Não faz maravilha que esta visão unitária e nobre do cotidiano, proposta na pedagogia espiritual da Igreja através da liturgia, encontre certa dificuldade, em razão da nossa mentalidade atual.
O caminho espiritual fica fragmentado entre oração, vida moral, atividade profissional, serviço nas pastorais e empenho para dar testemunho cristão na sociedade civil. Falta muitas vezes um fio condutor que unifique os vários aspectos da existência dos homens e das mulheres cristãos no nosso tempo.
Somos filhos da mentalidade dos “efeitos especiais” e dos “produtos descartáveis”, substituídos rapidamente em toda atividade. Às vezes também pessoas devotas vão à procura de emoções fortes, em experiências supostamente “mais espirituais” do que o caminho alimentado pela Palavra de Deus e pela liturgia. É possível até mesmo encontrar quem nos ofereça “milagres ao vivo”, proporcionados por certas reportagens religiosas na TV. Tentações que acompanham o homem e a mulher religiosa desde sempre.
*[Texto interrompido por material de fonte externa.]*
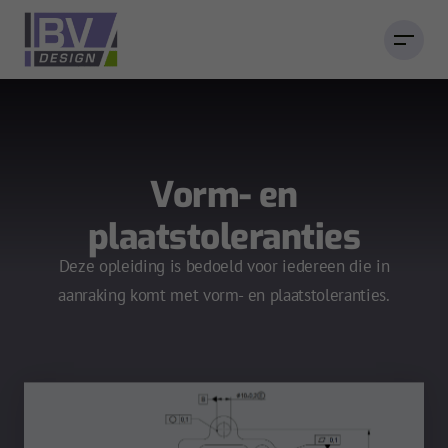
Vorm- en
plaatstoleranties
Deze opleiding is bedoeld voor iedereen die in
aanraking komt met vorm- en plaatstoleranties.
A liturgia exige e promove uma grande conversão de mentalidade, de coração e de pedagogia espiritual, para reconhecer que a força de Deus que nos salva se encontra no Verbo feito carne, nos gestos e nas palavras humanas dos sacramentos, no cotidiano animado pelo Espírito e vivenciado conforme seus impulsos interiores. “A carne é o eixo da salvação”, dizia o grande padre da Igreja do séc. 3º, Tertuliano.
Os concidadãos de Jesus em Nazaré não se escandalizavam por ser ele o filho do carpinteiro e membro de uma família da qual todo mundo conhecia os componentes? (cf. Mt 13, 53-58).
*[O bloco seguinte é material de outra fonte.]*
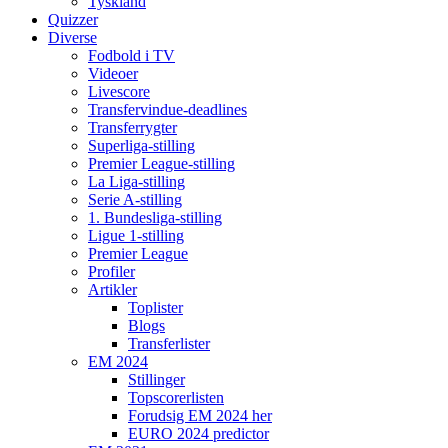
Tyskland
Quizzer
Diverse
Fodbold i TV
Videoer
Livescore
Transfervindue-deadlines
Transferrygter
Superliga-stilling
Premier League-stilling
La Liga-stilling
Serie A-stilling
1. Bundesliga-stilling
Ligue 1-stilling
Premier League
Profiler
Artikler
Toplister
Blogs
Transferlister
EM 2024
Stillinger
Topscorerlisten
Forudsig EM 2024 her
EURO 2024 predictor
O próprio João Batista passa através da mesma tentação. No início da sua missão, narrada pelo evangelho de hoje, reconhece em Jesus “o cordeiro de Deus que tira o pecado do mundo”. Com humildade e coragem o indica a seus discípulos e ao povo como o verdadeiro mestre e messias a seguir. Ele pode atestar ter visto que sobre Jesus desceu o Espírito de Deus e que nele atua sua potência (Jo 1, 29 -34).
Na obscuridade da prisão, na vigília do sacrifício da sua vida por parte de Herodes por ter sido fiel à sua missão, é apanhado pela obscuridade ainda mais sofredora da dúvida: “És tu, aquele que há de vir ou devemos esperar um outro?” (Mt 11,2-3). O estilo de atuar por parte de Jesus lhe parece condescendente demais com pecadores e marginalizados, pouco “messiânico”, segundo o modelo do messias forte e de juiz implacável, imaginado e pregado por ele mesmo. Mas Jesus continua curando cegos, paralíticos e a Evangelizar os pobres. É assim que está presente nele o reino de Deus. E acrescenta: “Feliz aquele que não se escandaliza por causa de mim” (Mt 11,6). É a mensagem definitiva também para nós no início deste novo Tempo Comum, tão precioso!